A few months ago, I thought that I should really be losing more weight for the time and effort I had been investing. I ran 5K three times a week, and I was monk-like in my adherence to healthy eating habits. I seemed to stall, which I understand is common, but it significantly affected my desire to keep running.
This, added to the inescapable depression, lead to my runs becoming more and more infrequent. I'm not a natural runner, which is to say that I am not, nor will I ever be, one of those people who grasps running in a great bear hug full of passion and admiration. I'm an athletic person, but that doesn't translate to a love of running. I do it because I have to, and as exercising goes, it's manageable. I am not clawing at the door each evening begging to be let out so I can become one with the sound of my running shoes hitting the pavement.

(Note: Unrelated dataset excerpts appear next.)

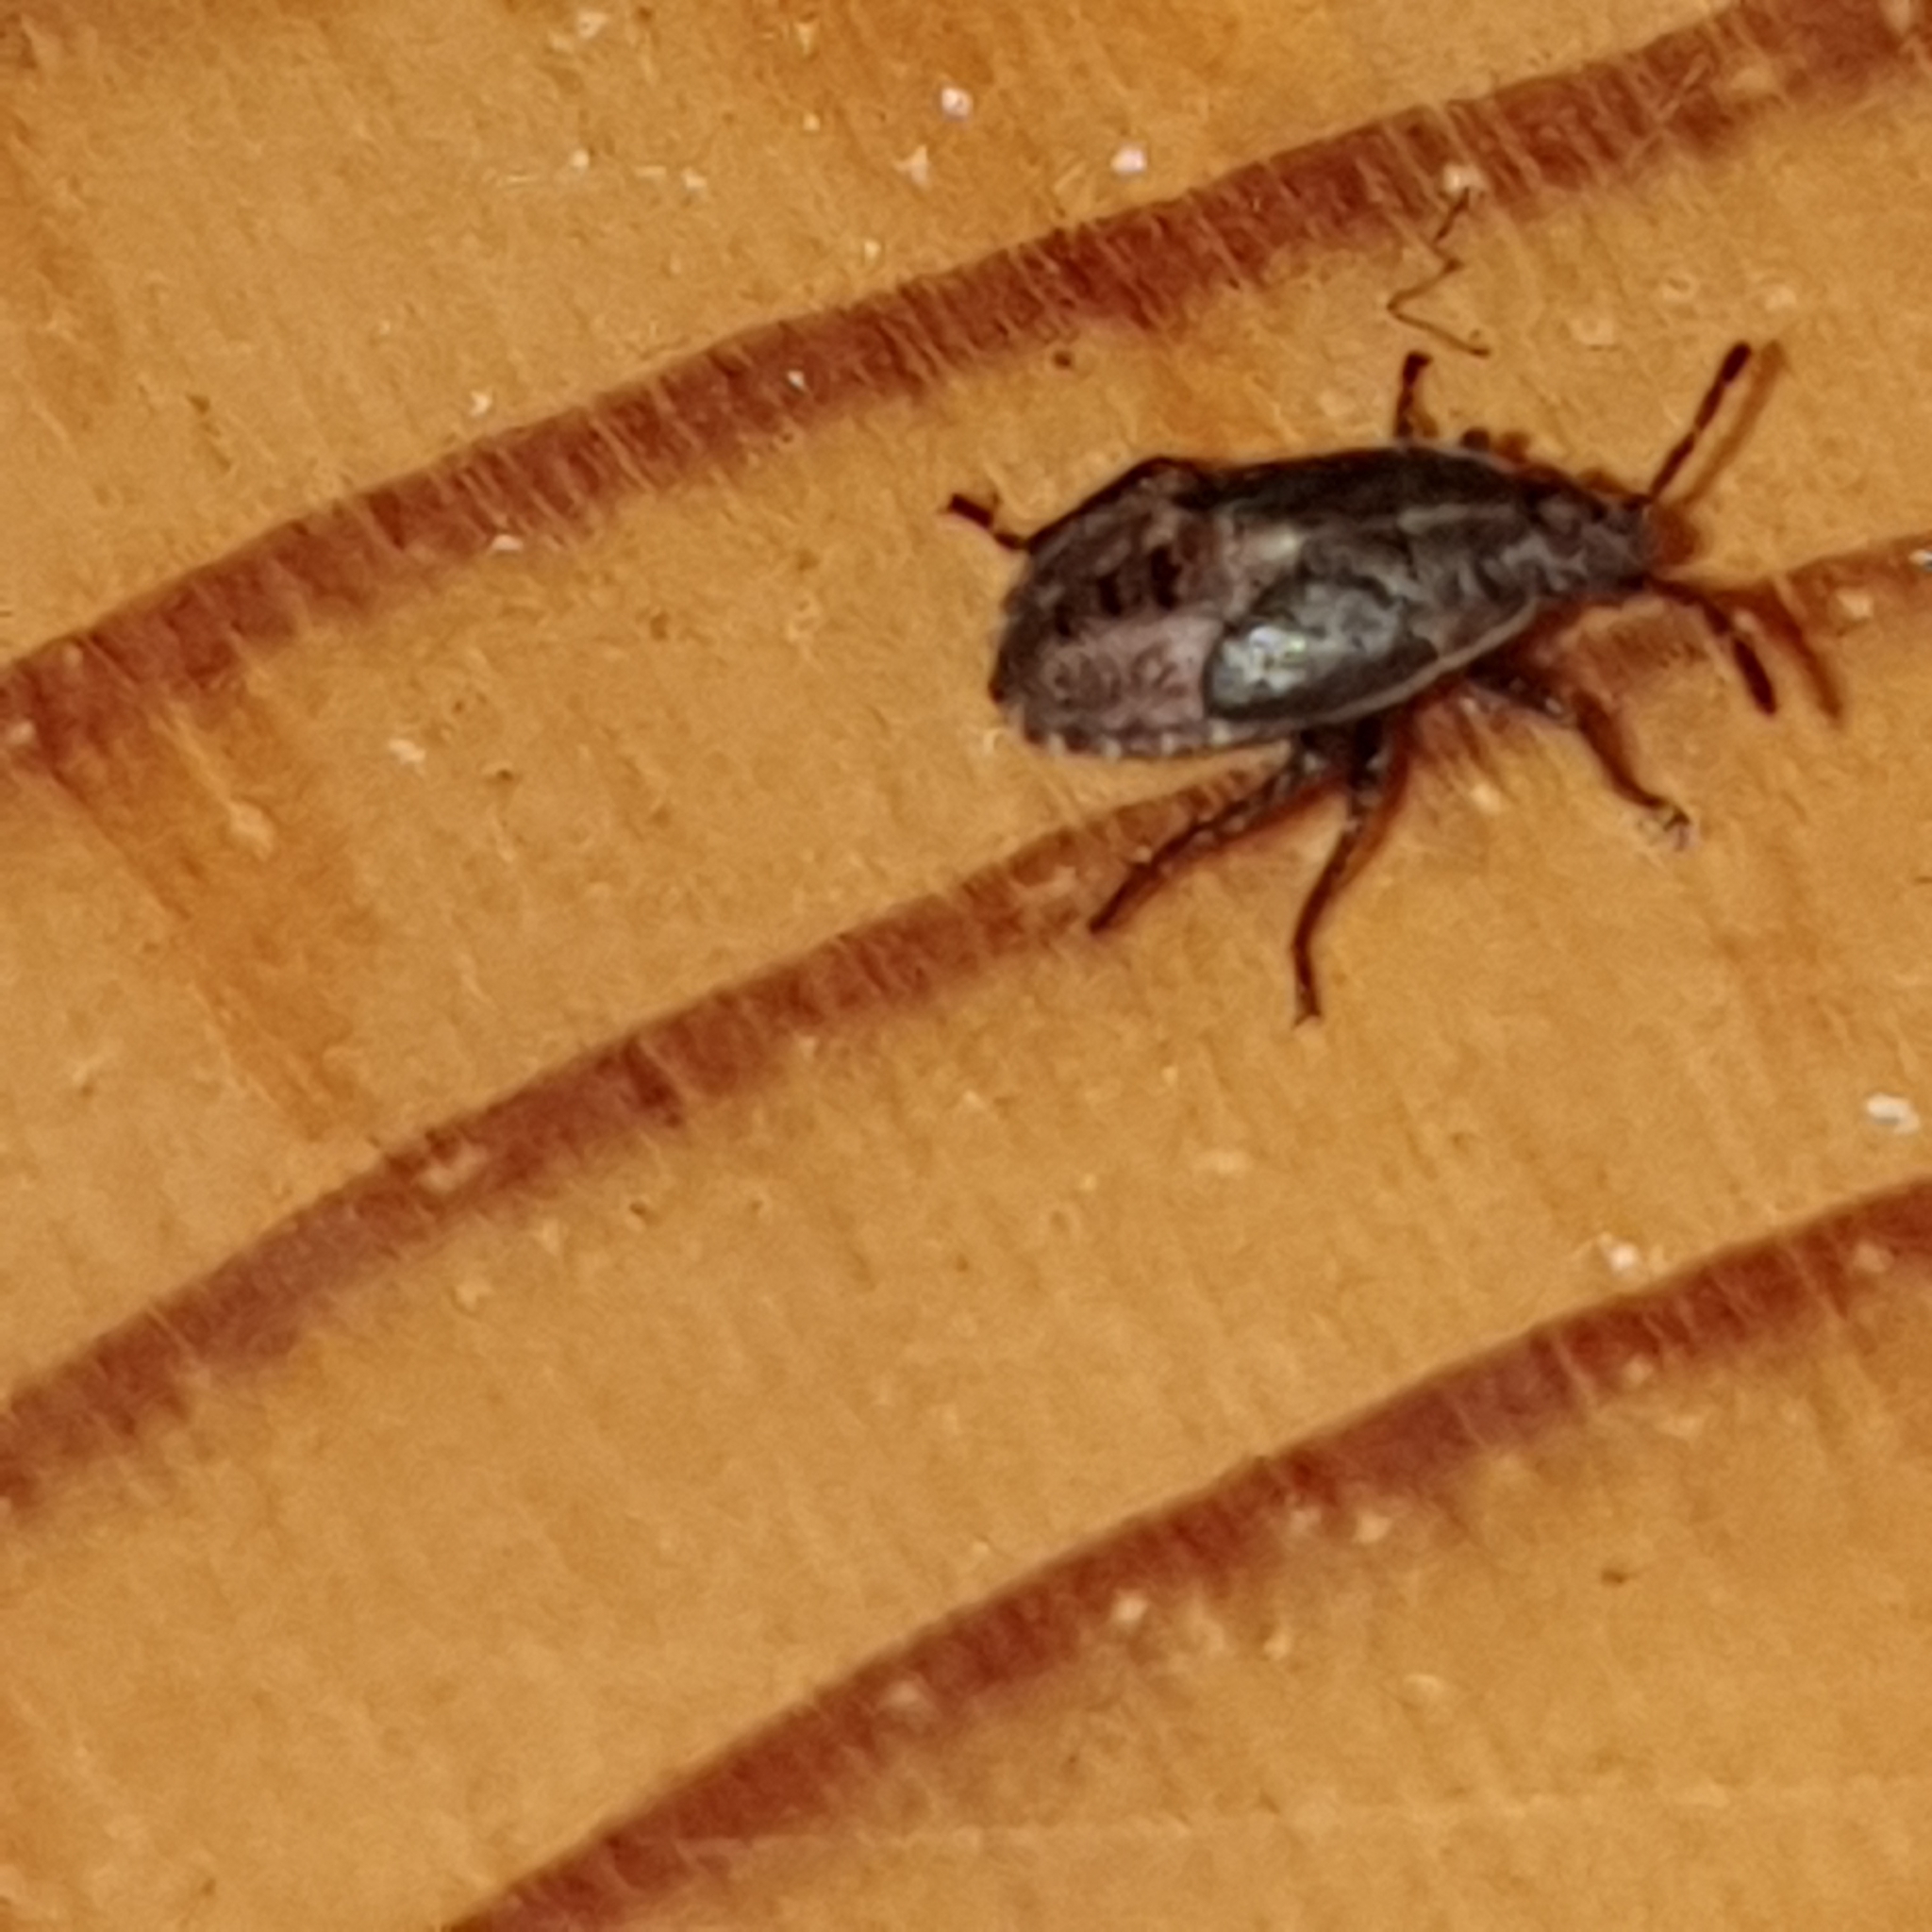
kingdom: Animalia
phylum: Arthropoda
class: Insecta
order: Hemiptera
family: Lygaeidae
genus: Kleidocerys
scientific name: Kleidocerys resedae
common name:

In November I stopped running for a week, and barring a random run or two, took a three week spontaneous hiatus. I then ran once more in the beginning of December, then gave up again. My Mom came for Christmas, barely acknowledged my weight loss, and also made reference to me borrowing her (much larger) trousers one laundry day. Up to that point, I would occasionally convince myself that I'd lost a noticeable amount of weight, but my Mom's casual approach to that put me off running completely. I know it makes no sense, as you'd think it would inspire me to run more, but this is not how my tiny, irrational mind works.
So, before I know it, it's February and I've not run for two months. I'm a born procrastinator and conflict avoider, so my approach to situations like these is to keep putting things off in the hopes they'll somehow resolve themselves via divine intervention. How that was to happen with running, I'm not sure. Most nights I told The Dude that the following evening was The One. I was going to get back on the horse, come what may. Each night, tiredness and television won out.
However, I reached a point today when I realised that I do kind of miss it. I don't miss gasping for breath or hawking huge phlegm conglomerations into the grass as I am running, but I do miss the high. I forced myself out the door at 7pm, braving the cold and wind, determined to keep trying to lose weight so my Mom no longer assumes her bigger trousers will fit me. My goal was to simply get out and do some distance - a mile and a half, two...no pressure. Well, guess who got out there and ran 5K with one of my best times ever? I'm well aware that some of you fit folks out there will scoff at my alleged accomplishment, but it's the small steps for some of us.
I hope this is me getting back into running properly, because bitch gotta pair of Louboutins coming to her this summer if she can manage a 10K before her visit to the States. I can't have laziness and indifference come between me and Loubs. Who's with me?*
*Er, I don't mean I'm going to buy you a pair as well. Though my husband does tend to buy his co-workers Lush products (don't ask), I doubt he'd stretch to a pair of Loubs for my internet friends. I'm just talking support for other exercisers or exercisers-to-be, which is surely just as good as a pair of high falootin' shoes, if not better. Right? Right?